NOTE 1-     NATURE OF BUSINESS AND SUMMARY OF SIGNIFICANT
            ACCOUNTING POLICIES (CONTINUED)

            Recent Accounting Pronouncements

            In April 2003, the FASB issued SFAS Statement No. 149, "Amendment of
            Statement 133 on Derivative Instruments and Hedging Activities",
            which amends and clarifies financial accounting and reporting for
            derivative instruments, including certain derivative instruments
            embedded in other contracts (collectively referred to as
            derivatives) and for hedging activities under FASB Statement No.
            133, Accounting for Derivative Instruments and Hedging Activities.
            This Statement is effective for contracts entered into or modified
            after June 30, 2003, except for certain hedging relationships
            designated after June 30, 2003. Most provisions of this Statement
            should be applied prospectively. The adoption of this statement did
            not have a significant impact on the Company's results of operations
            or financial position.

            In May 2003, the FASB issued SFAS Statement No. 150, "Accounting for
            Certain Financial Instruments with Characteristics of both
            Liabilities and Equity". This Statement establishes standards for
            how an issuer classifies and measures certain financial instruments
            with characteristics of both liabilities and equity. It requires
            that an issuer classify a financial instrument that is within its
            scope as a liability (or an asset in some circumstances). This
            statement is effective for financial instruments entered into or
            modified after May 31, 2003, and otherwise is effective at the
            beginning of the first interim period beginning after June 15, 2003,
            except for mandatory redeemable financial instruments of nonpublic
            entities, if applicable. It is to be implemented by reporting the
            cumulative effect of a change in an accounting principle for
            financial instruments created before the issuance date of the
            Statement and still existing at the beginning of the interim period
            of adoption. The adoption of this statement did have a significant
            impact on the Company's results of operations or financial position.

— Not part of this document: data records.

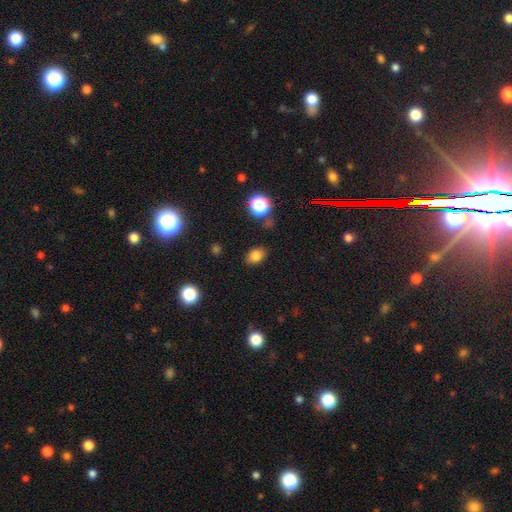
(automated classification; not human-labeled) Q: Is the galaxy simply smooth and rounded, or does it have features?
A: smooth — 80%.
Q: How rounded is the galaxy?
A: in between — 71%.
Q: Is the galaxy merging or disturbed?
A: none — 82%.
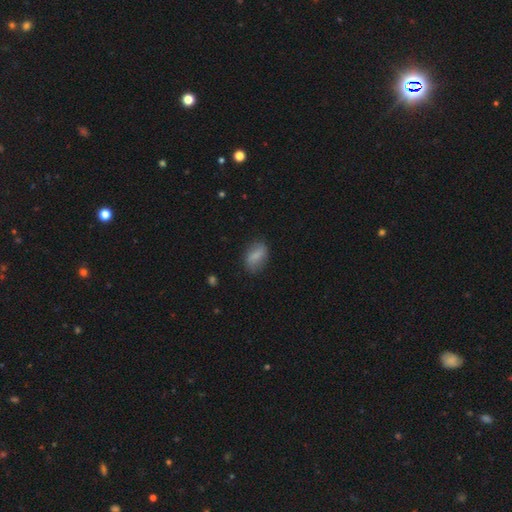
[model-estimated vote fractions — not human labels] Smooth or featured: smooth — 73% (featured or disk — 19%)
How rounded: in between — 82% (round — 12%)
Merging: none — 77% (minor disturbance — 17%)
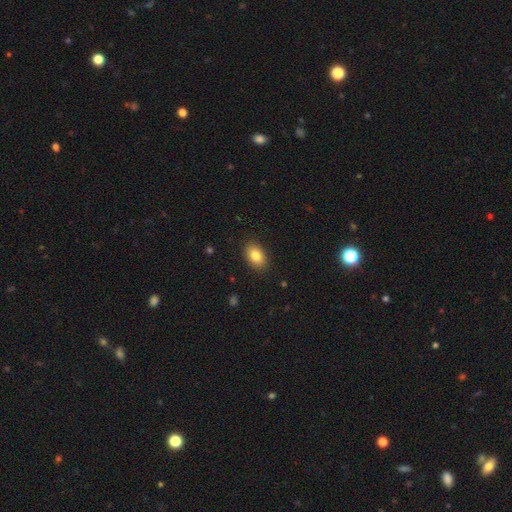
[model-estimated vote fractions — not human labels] Q: Smooth or featured?
A: smooth (84%); runner-up: star or artifact (8%)
Q: How rounded?
A: in between (88%); runner-up: round (11%)
Q: Merging?
A: none (88%); runner-up: minor disturbance (8%)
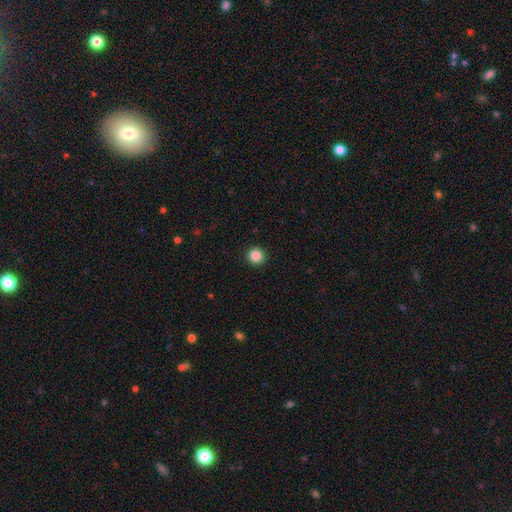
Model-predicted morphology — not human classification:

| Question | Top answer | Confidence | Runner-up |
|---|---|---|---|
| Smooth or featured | smooth | 87% | star or artifact (10%) |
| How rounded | round | 95% | in between (4%) |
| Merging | none | 93% | minor disturbance (4%) |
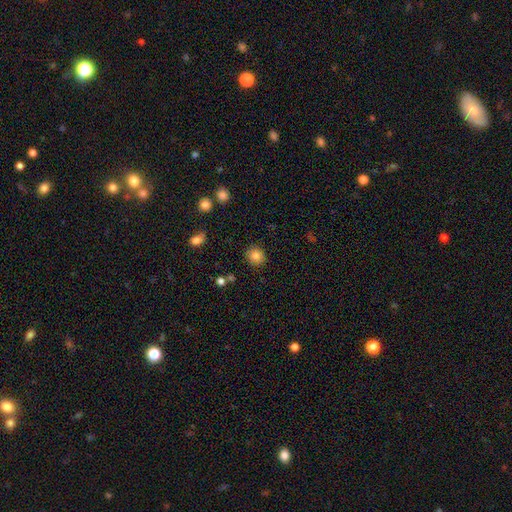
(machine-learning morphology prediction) Smooth or featured: smooth — 83% (star or artifact — 10%)
How rounded: round — 85% (in between — 14%)
Merging: none — 89% (minor disturbance — 7%)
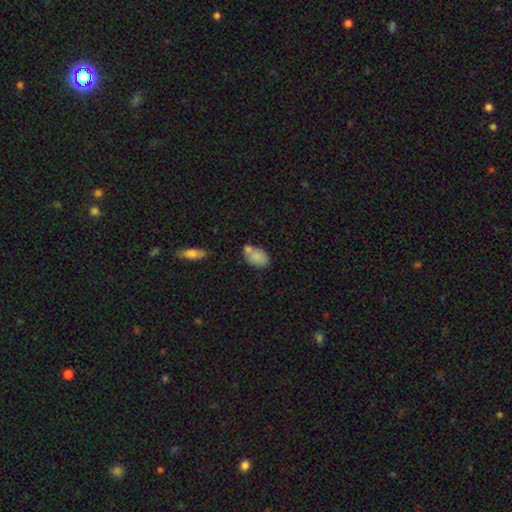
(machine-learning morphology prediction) Smooth or featured?
  - smooth: 80% *
  - featured or disk: 12%
  - star or artifact: 8%
How rounded?
  - in between: 87% *
  - round: 12%
  - cigar-shaped: 2%
Merging?
  - none: 48% *
  - merger: 27%
  - minor disturbance: 19%
  - major disturbance: 6%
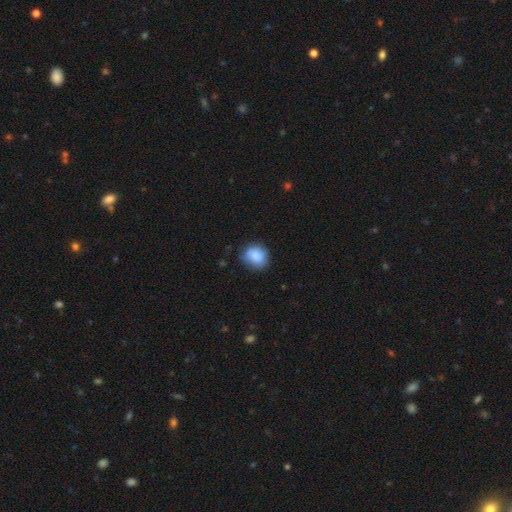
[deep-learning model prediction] smooth_or_featured: smooth (p=0.86) [alt: star or artifact p=0.08]
how_rounded: round (p=0.67) [alt: in between p=0.32]
merging: none (p=0.70) [alt: minor disturbance p=0.23]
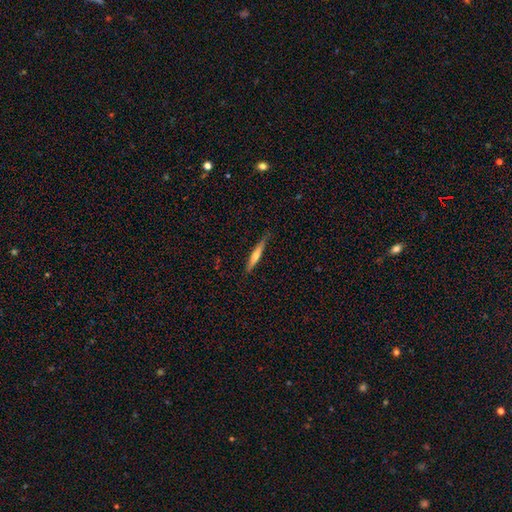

            In November 2002, the FASB issued Interpretation No. 45 ("FIN 45"),
            Guarantor's Accounting and Disclosure Requirements for Guarantees,
            Including Indirect Guarantees of Indebtedness of Others. FIN 45
            requires a company, at the time it issues a guarantee, to recognize
            an initial liability for the fair value of obligations assumed under
            the guarantees and elaborates on existing disclosure requirements
            related to guarantees and warranties. The recognition requirements
            are effective for guarantees issued or modified after December 31,
            2002 for initial recognition and initial measurement provisions. The
            adoption of FIN 45 did not have a significant impact on the
            Company's results of operations or financial position.

                                       -8-





                               NURSES PRN, L.L.C.
               NOTES TO REVIEWED FINANCIAL STATEMENTS (CONTINUED)
                             JUNE 30, 2005 AND 2004



NOTE 1-     NATURE OF BUSINESS AND SUMMARY OF SIGNIFICANT
            ACCOUNTING POLICIES (CONTINUED)

            In January 2003, the FASB issued FASB Interpretation No. 46 ("FIN
            46"), Consolidation of Variable Interest Entities, an Interpretation
            of ARB No. 51. FIN 46 requires certain variable interest entities to
            be consolidated by the primary beneficiary of the entity if the
            equity investors in the entity do not have the characteristics of a
            controlling financial interest or do not have sufficient equity at
            risk for the entity to finance its activities without additional
            subordinated financial support from other parties. FIN 46 is
            effective for all new variable interest entities created or acquired
            after January 31, 2003. For variable interest entities created or
            acquired prior to February 1, 2003, the provisions of FIN 46 must be
            applied for the first interim or annual period beginning after June
            15, 2003. The adoption of FIN 46 did not have a significant impact
            on the Company' results of operations or financial position.

NOTE 2-     FIXED ASSETS

Fixed Assets at June 30, 2005 and 2004 are as follows:

                                                    2005                2004
                                                 ---------           ---------

            Office furniture and computers       $ 113,945           $ 324,934
            Less:  accumulated depreciation         45,758              60,336
                                                 ---------           ---------
            Net property and equipment           $  68,187           $ 264,598
                                                 =========           =========

            Depreciation expense for the six months ended June 30, 2005 and 2004
            was $7,339 and $47,030 respectively.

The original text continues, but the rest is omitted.